Dataset entries

---

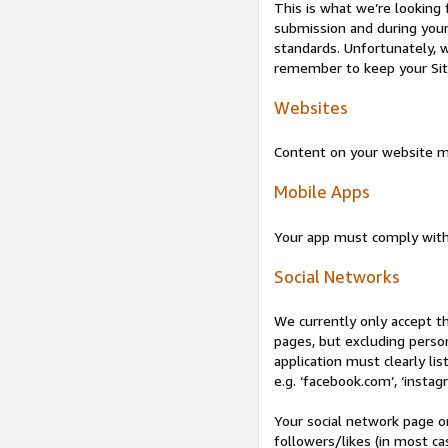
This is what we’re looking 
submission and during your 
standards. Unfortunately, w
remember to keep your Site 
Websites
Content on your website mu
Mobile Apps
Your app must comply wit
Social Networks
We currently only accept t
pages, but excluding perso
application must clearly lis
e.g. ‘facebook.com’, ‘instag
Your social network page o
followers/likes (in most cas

---

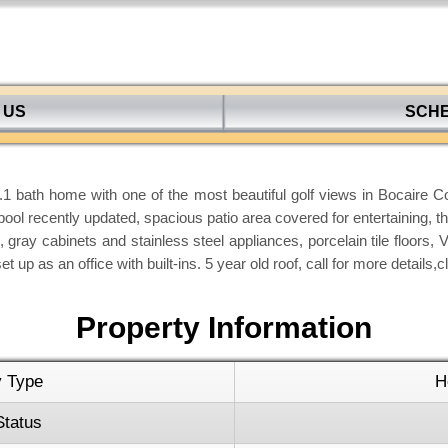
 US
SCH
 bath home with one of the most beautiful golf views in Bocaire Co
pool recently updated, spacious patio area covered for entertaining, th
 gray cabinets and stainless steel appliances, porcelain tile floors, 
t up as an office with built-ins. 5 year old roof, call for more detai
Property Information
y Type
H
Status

---

• **Brief**
The line above containing "This is what we’re looking", the line containing "followers/likes (in most cas", and every line between them are to be transcribed exactly; no other line is wanted.

• **Task response**
This is what we’re looking 
submission and during your 
standards. Unfortunately, w
remember to keep your Site 
Websites
Content on your website mu
Mobile Apps
Your app must comply wit
Social Networks
We currently only accept t
pages, but excluding perso
application must clearly lis
e.g. ‘facebook.com’, ‘instag
Your social network page o
followers/likes (in most cas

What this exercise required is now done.